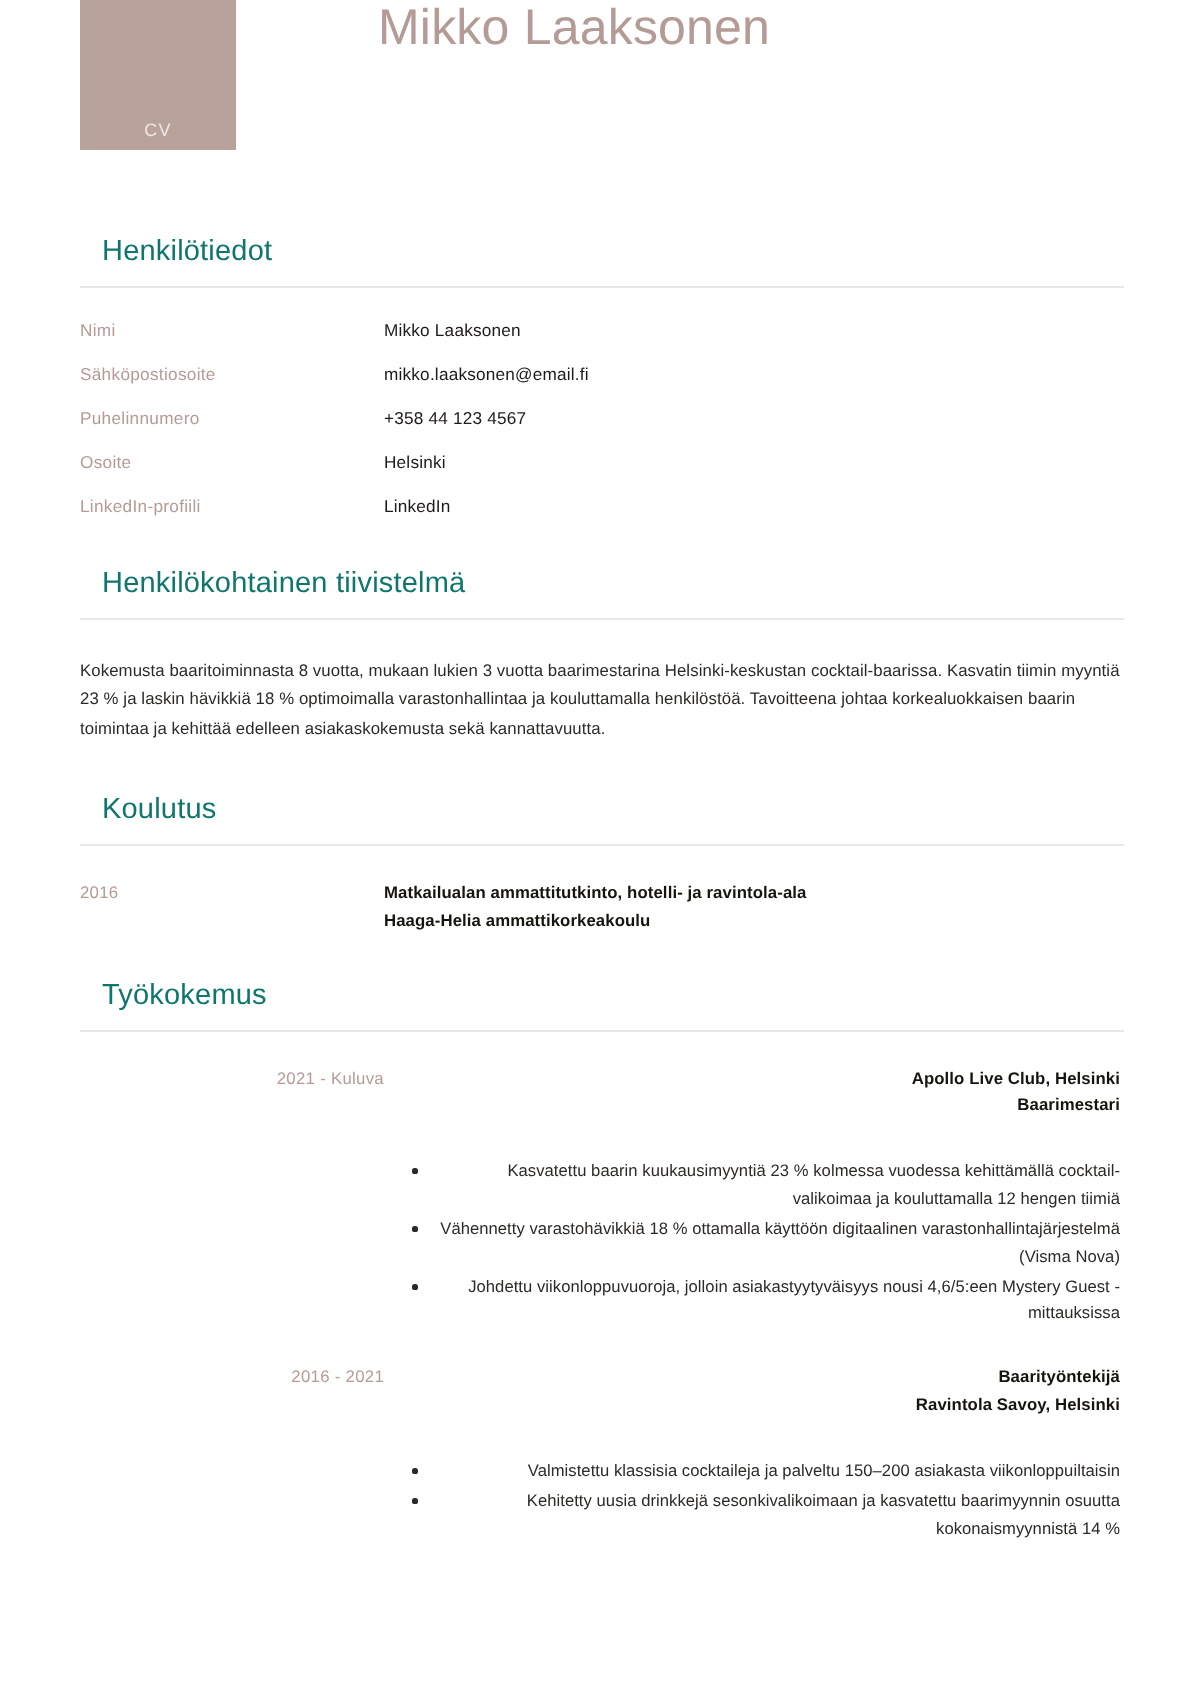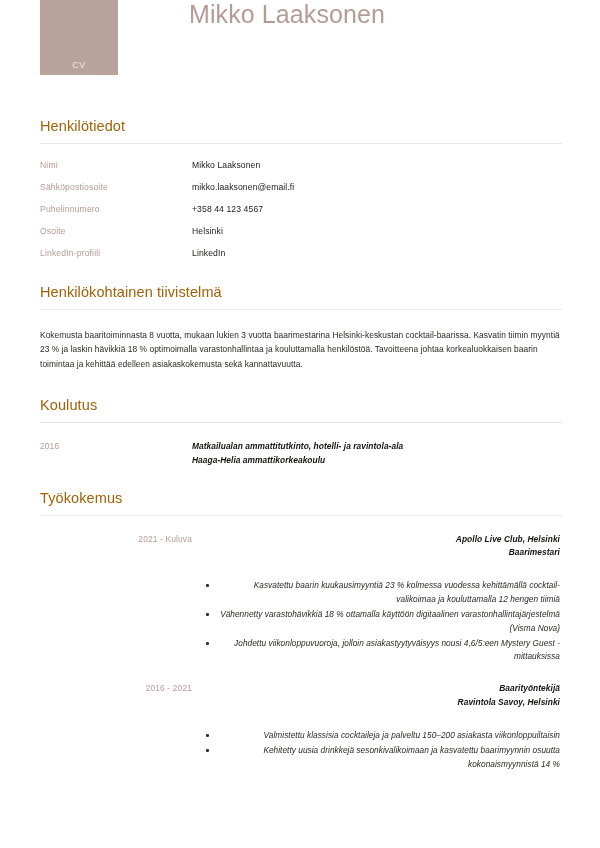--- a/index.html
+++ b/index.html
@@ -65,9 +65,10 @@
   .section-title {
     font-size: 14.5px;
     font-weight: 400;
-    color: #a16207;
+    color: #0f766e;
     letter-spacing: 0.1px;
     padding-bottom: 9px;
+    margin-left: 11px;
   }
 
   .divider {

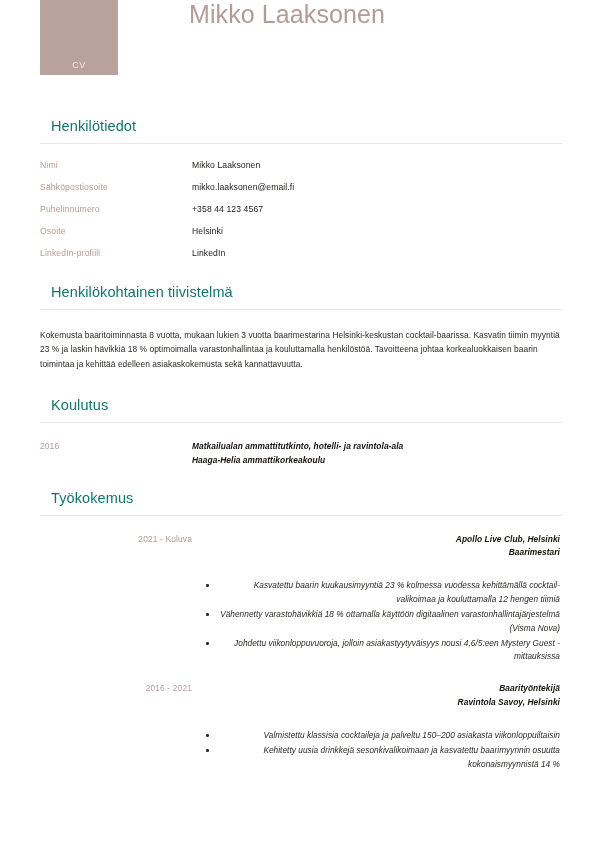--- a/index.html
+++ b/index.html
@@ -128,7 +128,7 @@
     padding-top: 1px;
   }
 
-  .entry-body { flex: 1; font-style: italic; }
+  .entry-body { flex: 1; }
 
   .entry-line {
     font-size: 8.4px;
++++
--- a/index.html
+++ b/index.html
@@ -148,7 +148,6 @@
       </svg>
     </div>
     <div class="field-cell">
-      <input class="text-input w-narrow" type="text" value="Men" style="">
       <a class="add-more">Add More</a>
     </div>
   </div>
++++
Please give the count of lines above with "entry", nothing else.

3